Dr. Avery Holton (PhD, University of Texas) has been selected to the University of Utah’s Vice President’s Clinical and Translational Scholars Program (VPCAT), a competitive initiative designed to enhance faculty efforts in grant building in the areas of health sciences. Dr. Holton will join the sixth class of VPCAT scholars and is the first faculty member from the College of Humanities to be selected to the program.

As a VPCAT Research Scholar, Dr. Holton will research the ways in which news and information about genetics and genetic screening are spread through digital and social media. His work will be supported in part by the University Utah Center for Excellence in Ethical, Legal, and Social Implications Research (UCEER).

Dr. Holton’s research, which includes emphases on digital, mobile, and social media as well as disabilities studies and health communication, includes more than 50 peer-reviewed works in journals such as Health Communication, Information, Communication, and Society, and Communication Theory. His previous work in genetic communication is part of a UCEER collaborative supported through a $3.8 million National Institutes of Health and National Human Genome Research Institute grant.
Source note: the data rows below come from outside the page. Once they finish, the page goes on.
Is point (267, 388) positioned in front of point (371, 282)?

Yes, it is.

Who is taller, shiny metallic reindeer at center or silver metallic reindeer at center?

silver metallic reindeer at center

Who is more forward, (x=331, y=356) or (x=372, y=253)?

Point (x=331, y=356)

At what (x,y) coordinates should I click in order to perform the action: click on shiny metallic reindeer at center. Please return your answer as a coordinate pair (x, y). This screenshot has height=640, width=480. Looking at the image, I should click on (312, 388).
VPCAT Research Scholars are selected through a competitive application process each fall and traditionally are located in the University of Utah Health Sciences. Accepted scholars participate in a two-year program designed to provide leadership competencies and develop the essential research knowledge and practical skills to be an effective clinical or translational researcher.

The two-year competitive program incorporates formal and informal mentoring, a structured curriculum focused on leadership competencies and essential knowledge and practical skills to be an effective clinical or translational researcher, and access to resources to facilitate appropriate study design, collection of pilot data and preparation and submission of competitive grant applications.

A mentoring team consisting of a scientific mentor, a VPCAT Senior mentor, peer mentors and staff mentors support each VPCAT Scholar. Scholars have access to biostatisticians in the Center for Clinical & Translational Science (CCTS) and grant submission specialists. These resources facilitate appropriate study design, collection of pilot data and the preparation and submission of competitive grant applications.